If you add a license dependency in a new release of an established module, there's a special consideration: existing subscribers receive the new dependency license at no additional charge, but someone has to pay the upstream developer. CodeLibra requires you (the module developer) to cover this cost.
How it works:
Before adding dependencies to an established module with many subscribers, calculate the one-time cost: Number of active subscribers × Dependency price = Your cost.
This approach ensures existing subscribers aren't surprised with new charges, upstream developers are fairly compensated, and the licensing chain remains consistent.
If a new release no longer requires a previously-declared dependency:
No refunds are issued for previously-paid dependencies, and existing licenses aren't revoked.

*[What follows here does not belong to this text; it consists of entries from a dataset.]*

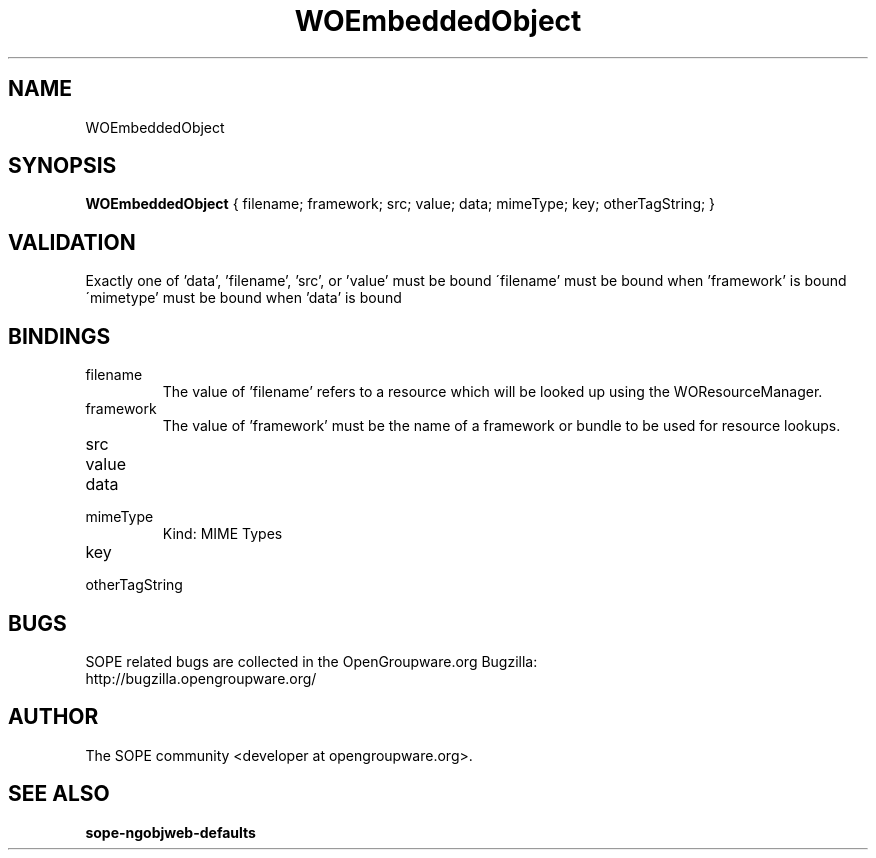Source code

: .TH WOEmbeddedObject 3 "June 2006" "SOPE" "SOPE Dynamic Element Reference"
.\" DO NOT EDIT: this file got autogenerated using woapi2man from:
.\"   ../DynamicElements/WOEmbeddedObject.api
.\" 
.\" Copyright (C) 2006 SKYRIX Software AG. All rights reserved.
.\" ====================================================================
.\"
.\" Copyright (C) 2006 SKYRIX Software AG. All rights reserved.
.\"
.\" Check the COPYING file for further information.
.\"
.\" Created with the help of:
.\"   http://www.schweikhardt.net/man_page_howto.html
.\"

.SH NAME
WOEmbeddedObject

.SH SYNOPSIS
.B WOEmbeddedObject
{ filename;  framework;  src;  value;  data;  mimeType;  key;  otherTagString; }

.SH VALIDATION
Exactly one of 'data', 'filename', 'src', or 'value' must be bound
\'filename' must be bound when 'framework' is bound
\'mimetype' must be bound when 'data' is bound

.SH BINDINGS
.IP filename
The value of 'filename' refers to a resource which will be looked up using the WOResourceManager.
.IP framework
The value of 'framework' must be the name of a framework or bundle to be used for resource lookups.
.IP src
.IP value
.IP data
.IP mimeType
Kind: MIME Types
.IP key
.IP otherTagString

.SH BUGS
SOPE related bugs are collected in the OpenGroupware.org Bugzilla:
  http://bugzilla.opengroupware.org/

.SH AUTHOR
The SOPE community <developer at opengroupware.org>.

.SH SEE ALSO
.BR sope-ngobjweb-defaults

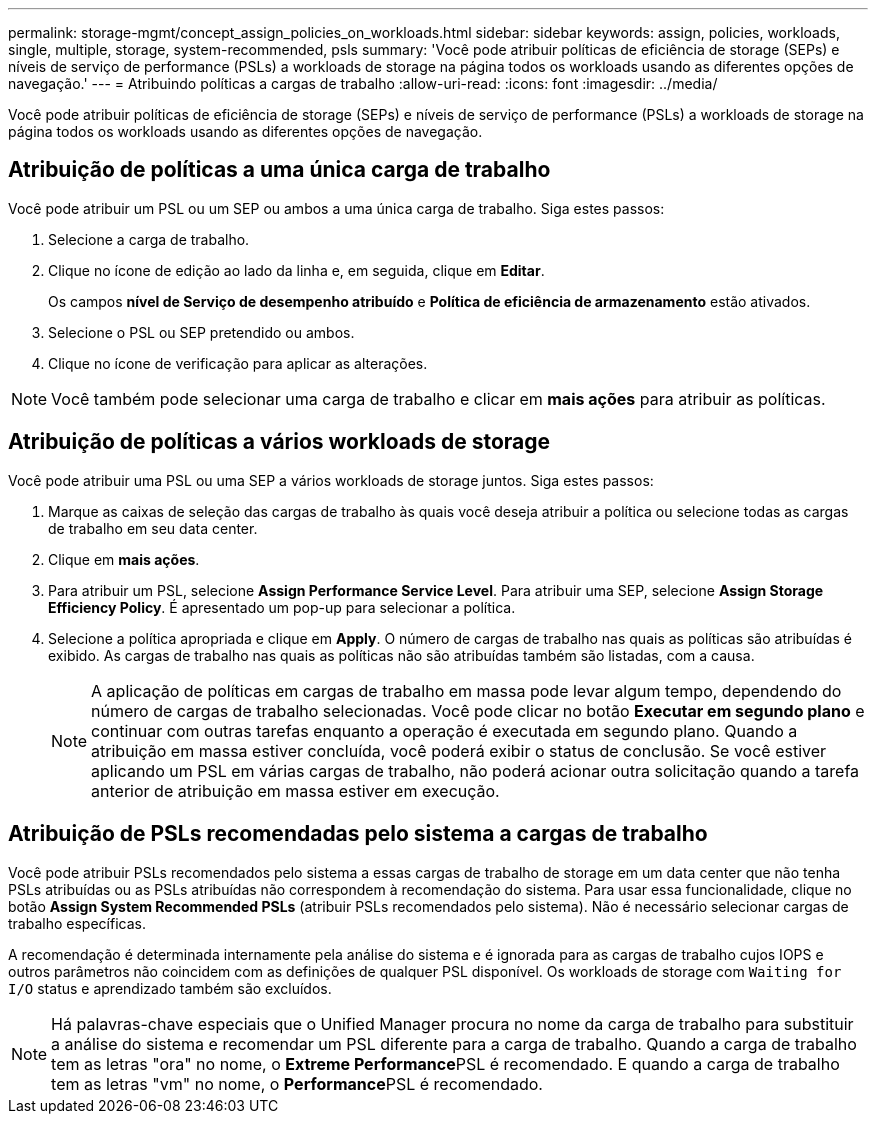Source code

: ---
permalink: storage-mgmt/concept_assign_policies_on_workloads.html 
sidebar: sidebar 
keywords: assign, policies, workloads, single, multiple, storage, system-recommended, psls 
summary: 'Você pode atribuir políticas de eficiência de storage (SEPs) e níveis de serviço de performance (PSLs) a workloads de storage na página todos os workloads usando as diferentes opções de navegação.' 
---
= Atribuindo políticas a cargas de trabalho
:allow-uri-read: 
:icons: font
:imagesdir: ../media/


[role="lead"]
Você pode atribuir políticas de eficiência de storage (SEPs) e níveis de serviço de performance (PSLs) a workloads de storage na página todos os workloads usando as diferentes opções de navegação.



== Atribuição de políticas a uma única carga de trabalho

Você pode atribuir um PSL ou um SEP ou ambos a uma única carga de trabalho. Siga estes passos:

. Selecione a carga de trabalho.
. Clique no ícone de edição ao lado da linha e, em seguida, clique em *Editar*.
+
Os campos *nível de Serviço de desempenho atribuído* e *Política de eficiência de armazenamento* estão ativados.

. Selecione o PSL ou SEP pretendido ou ambos.
. Clique no ícone de verificação para aplicar as alterações.


[NOTE]
====
Você também pode selecionar uma carga de trabalho e clicar em *mais ações* para atribuir as políticas.

====


== Atribuição de políticas a vários workloads de storage

Você pode atribuir uma PSL ou uma SEP a vários workloads de storage juntos. Siga estes passos:

. Marque as caixas de seleção das cargas de trabalho às quais você deseja atribuir a política ou selecione todas as cargas de trabalho em seu data center.
. Clique em *mais ações*.
. Para atribuir um PSL, selecione *Assign Performance Service Level*. Para atribuir uma SEP, selecione *Assign Storage Efficiency Policy*. É apresentado um pop-up para selecionar a política.
. Selecione a política apropriada e clique em *Apply*. O número de cargas de trabalho nas quais as políticas são atribuídas é exibido. As cargas de trabalho nas quais as políticas não são atribuídas também são listadas, com a causa.
+
[NOTE]
====
A aplicação de políticas em cargas de trabalho em massa pode levar algum tempo, dependendo do número de cargas de trabalho selecionadas. Você pode clicar no botão *Executar em segundo plano* e continuar com outras tarefas enquanto a operação é executada em segundo plano. Quando a atribuição em massa estiver concluída, você poderá exibir o status de conclusão. Se você estiver aplicando um PSL em várias cargas de trabalho, não poderá acionar outra solicitação quando a tarefa anterior de atribuição em massa estiver em execução.

====




== Atribuição de PSLs recomendadas pelo sistema a cargas de trabalho

Você pode atribuir PSLs recomendados pelo sistema a essas cargas de trabalho de storage em um data center que não tenha PSLs atribuídas ou as PSLs atribuídas não correspondem à recomendação do sistema. Para usar essa funcionalidade, clique no botão *Assign System Recommended PSLs* (atribuir PSLs recomendados pelo sistema). Não é necessário selecionar cargas de trabalho específicas.

A recomendação é determinada internamente pela análise do sistema e é ignorada para as cargas de trabalho cujos IOPS e outros parâmetros não coincidem com as definições de qualquer PSL disponível. Os workloads de storage com `Waiting for I/O` status e aprendizado também são excluídos.

[NOTE]
====
Há palavras-chave especiais que o Unified Manager procura no nome da carga de trabalho para substituir a análise do sistema e recomendar um PSL diferente para a carga de trabalho. Quando a carga de trabalho tem as letras "ora" no nome, o **Extreme Performance**PSL é recomendado. E quando a carga de trabalho tem as letras "vm" no nome, o **Performance**PSL é recomendado.

====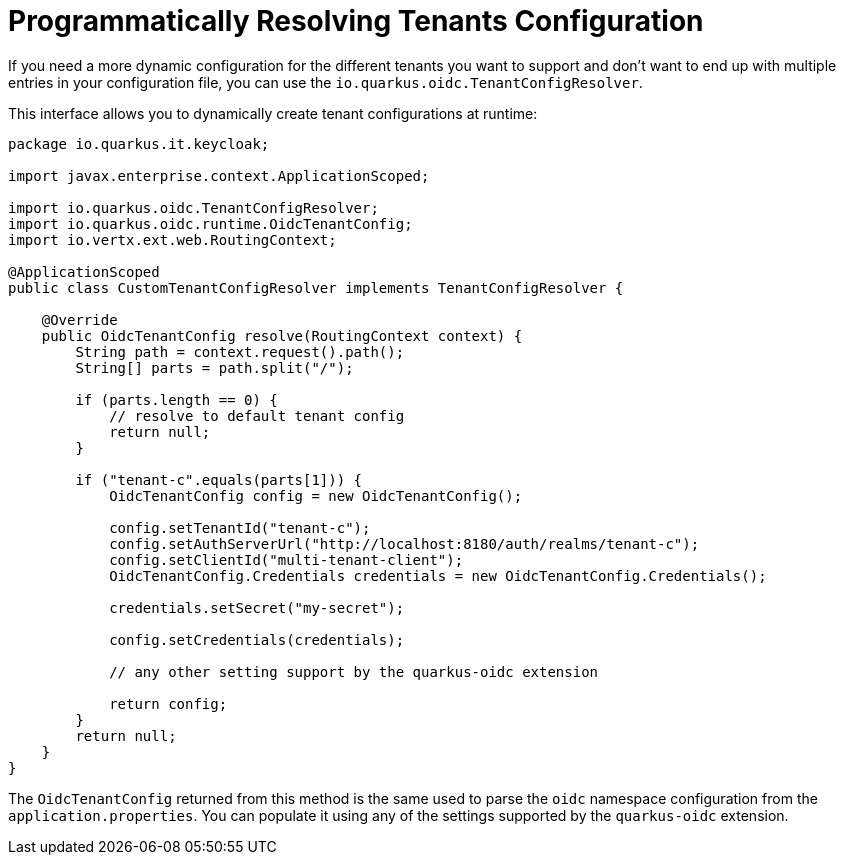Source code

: ifdef::context[:parent-context: {context}]
[id="programmatically-resolving-tenants-configuration_{context}"]
= Programmatically Resolving Tenants Configuration
:context: programmatically-resolving-tenants-configuration

If you need a more dynamic configuration for the different tenants you want to support and don't want to end up with multiple
entries in your configuration file, you can use the `io.quarkus.oidc.TenantConfigResolver`.

This interface allows you to dynamically create tenant configurations at runtime:

[source,java]
----
package io.quarkus.it.keycloak;

import javax.enterprise.context.ApplicationScoped;

import io.quarkus.oidc.TenantConfigResolver;
import io.quarkus.oidc.runtime.OidcTenantConfig;
import io.vertx.ext.web.RoutingContext;

@ApplicationScoped
public class CustomTenantConfigResolver implements TenantConfigResolver {

    @Override
    public OidcTenantConfig resolve(RoutingContext context) {
        String path = context.request().path();
        String[] parts = path.split("/");

        if (parts.length == 0) {
            // resolve to default tenant config
            return null;
        }

        if ("tenant-c".equals(parts[1])) {
            OidcTenantConfig config = new OidcTenantConfig();

            config.setTenantId("tenant-c");
            config.setAuthServerUrl("http://localhost:8180/auth/realms/tenant-c");
            config.setClientId("multi-tenant-client");
            OidcTenantConfig.Credentials credentials = new OidcTenantConfig.Credentials();

            credentials.setSecret("my-secret");

            config.setCredentials(credentials);

            // any other setting support by the quarkus-oidc extension

            return config;
        }
        return null;
    }
}
----

The `OidcTenantConfig` returned from this method is the same used to parse the `oidc` namespace configuration from the `application.properties`. You can populate it using any of the settings supported by the `quarkus-oidc` extension.


ifdef::parent-context[:context: {parent-context}]
ifndef::parent-context[:!context:]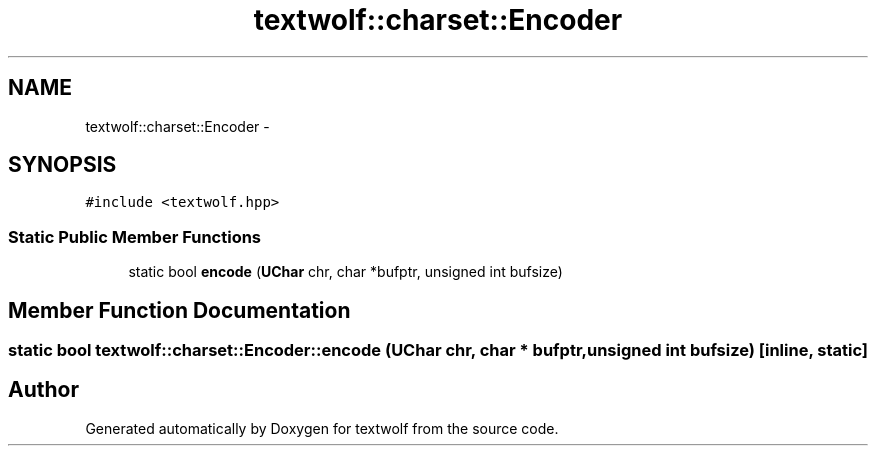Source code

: .TH "textwolf::charset::Encoder" 3 "14 Aug 2011" "textwolf" \" -*- nroff -*-
.ad l
.nh
.SH NAME
textwolf::charset::Encoder \- 
.SH SYNOPSIS
.br
.PP
.PP
\fC#include <textwolf.hpp>\fP
.SS "Static Public Member Functions"

.in +1c
.ti -1c
.RI "static bool \fBencode\fP (\fBUChar\fP chr, char *bufptr, unsigned int bufsize)"
.br
.in -1c
.SH "Member Function Documentation"
.PP 
.SS "static bool textwolf::charset::Encoder::encode (\fBUChar\fP chr, char * bufptr, unsigned int bufsize)\fC [inline, static]\fP"

.SH "Author"
.PP 
Generated automatically by Doxygen for textwolf from the source code.
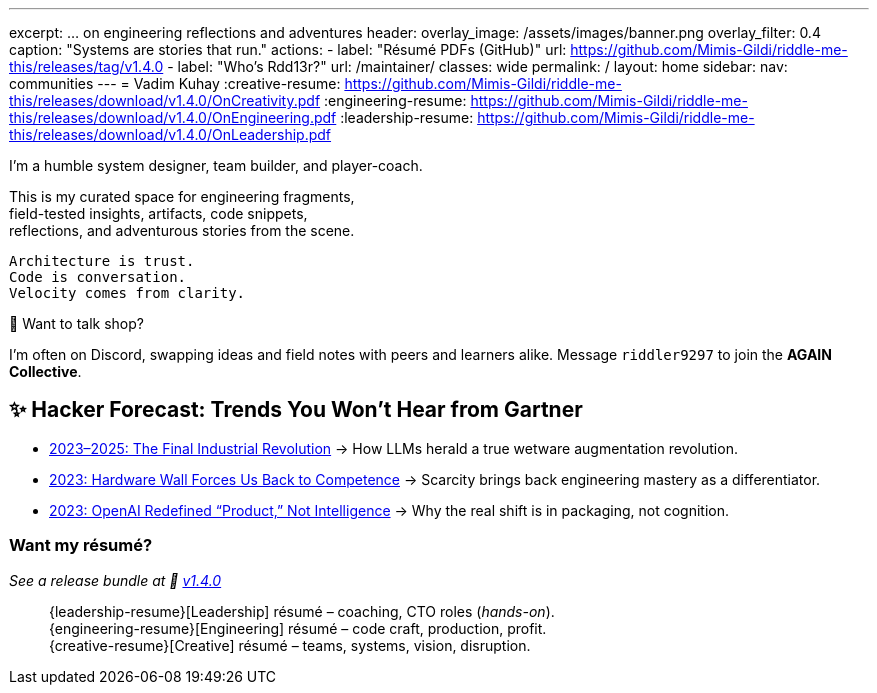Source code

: ---
excerpt: ... on engineering reflections and adventures
header:
  overlay_image: /assets/images/banner.png
  overlay_filter: 0.4
  caption: "Systems are stories that run."
  actions:
    - label: "Résumé PDFs (GitHub)"
      url: https://github.com/Mimis-Gildi/riddle-me-this/releases/tag/v1.4.0
    - label: "Who's Rdd13r?"
      url: /maintainer/
classes: wide
permalink: /
layout: home
sidebar:
  nav: communities
---
= Vadim Kuhay
:creative-resume: https://github.com/Mimis-Gildi/riddle-me-this/releases/download/v1.4.0/OnCreativity.pdf
:engineering-resume: https://github.com/Mimis-Gildi/riddle-me-this/releases/download/v1.4.0/OnEngineering.pdf
:leadership-resume: https://github.com/Mimis-Gildi/riddle-me-this/releases/download/v1.4.0/OnLeadership.pdf

I'm a humble system designer, team builder, and player-coach.

This is my curated space for engineering fragments, +
field-tested insights, artifacts, code snippets, +
reflections, and adventurous stories from the scene.


 Architecture is trust.
 Code is conversation.
 Velocity comes from clarity.

🧩 Want to talk shop?

I'm often on Discord, swapping ideas and field notes with peers and learners alike.
Message `riddler9297` to join the **AGAIN Collective**.

== ✨ Hacker Forecast: Trends You Won’t Hear from Gartner

- link:/riddle-me-this/adventures/2023/06/10/LLMs-what-good-for.html[2023–2025: The Final Industrial Revolution]
→ How LLMs herald a true wetware augmentation revolution.

- link:/riddle-me-this/reflections/2023/05/11/chatGPT-omen-new-era.html[2023: Hardware Wall Forces Us Back to Competence]
→ Scarcity brings back engineering mastery as a differentiator.

- link:/riddle-me-this/reflections/2023/05/08/chatGPT-will-replace.html[2023: OpenAI Redefined “Product,” Not Intelligence]
→ Why the real shift is in packaging, not cognition.

===  Want my résumé?

_See a release bundle at 🔗 link:https://github.com/Mimis-Gildi/riddle-me-this/releases/tag/v1.4.0[v1.4.0,window=_blank]_::
{leadership-resume}[Leadership] résumé – coaching, CTO roles (_hands-on_). +
{engineering-resume}[Engineering] résumé – code craft, production, profit. +
{creative-resume}[Creative] résumé – teams, systems, vision, disruption.
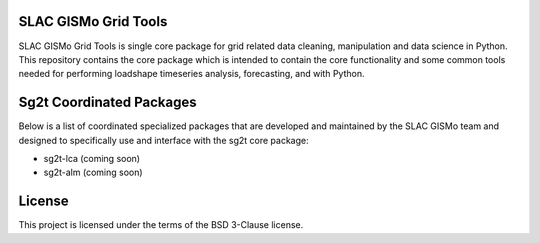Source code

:SLAC GISMo Grid Tools
---------------------

SLAC GISMo Grid Tools is single core package for grid related data cleaning, manipulation and data science in Python. This repository contains the core package which is intended to contain the core functionality and some common tools needed for performing loadshape timeseries analysis, forecasting, and  with Python.

Sg2t Coordinated Packages
-------------------------
Below is a list of coordinated specialized packages that are developed and maintained by the SLAC GISMo team and designed to specifically use and interface with the sg2t core package:

* sg2t-lca (coming soon)

* sg2t-alm (coming soon)


License
-------

This project is licensed under the terms of the BSD 3-Clause license.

A circular dependency exists when Module A depends on Module B, and Module B depends on Module A (or longer chains that loop back). CodeLibra prevents circular dependency declarations—the dependency graph must be acyclic.
If you encounter this situation, redesign your module structure by extracting common code into a shared module that both can depend on.
Be conservative about declaring dependencies. When in doubt, declare the dependency. It's better to have a clear licensing chain than to risk licensing gaps.
Plan ahead. If you know you'll add dependencies in future releases, factor this into your initial pricing and planning. Remember: you'll cover the cost for existing subscribers.
Minimize dependencies. Only include what's necessary. Consider the composite price impact on your licensees and evaluate whether you could implement functionality yourself.
Document your dependencies. Keep track of which dependencies you've declared and why. This helps when reviewing for new releases.
Stay aware of upstream changes. Be aware of changes in your dependencies' licensing and pricing. Consider what happens if a dependency changes pricing significantly.
What if I'm not sure whether something is a license dependency? The key question is: "Does my module include code from this other module in a way that requires distributing that code?" If yes, declare it. If genuinely uncertain, declaring it is the safer choice.
What if a dependency is available both on CodeLibra and under a permissive license elsewhere? If you're using the permissive-licensed version (e.g., from npm), you don't need to declare a CodeLibra license dependency. But if you want the benefits of the CodeLibra version (support, updates through subscription), you can declare it.
What happens if a dependency is removed from CodeLibra? Existing licenses remain valid. However, new subscribers couldn't get that dependency through CodeLibra. This is rare and would be handled case-by-case.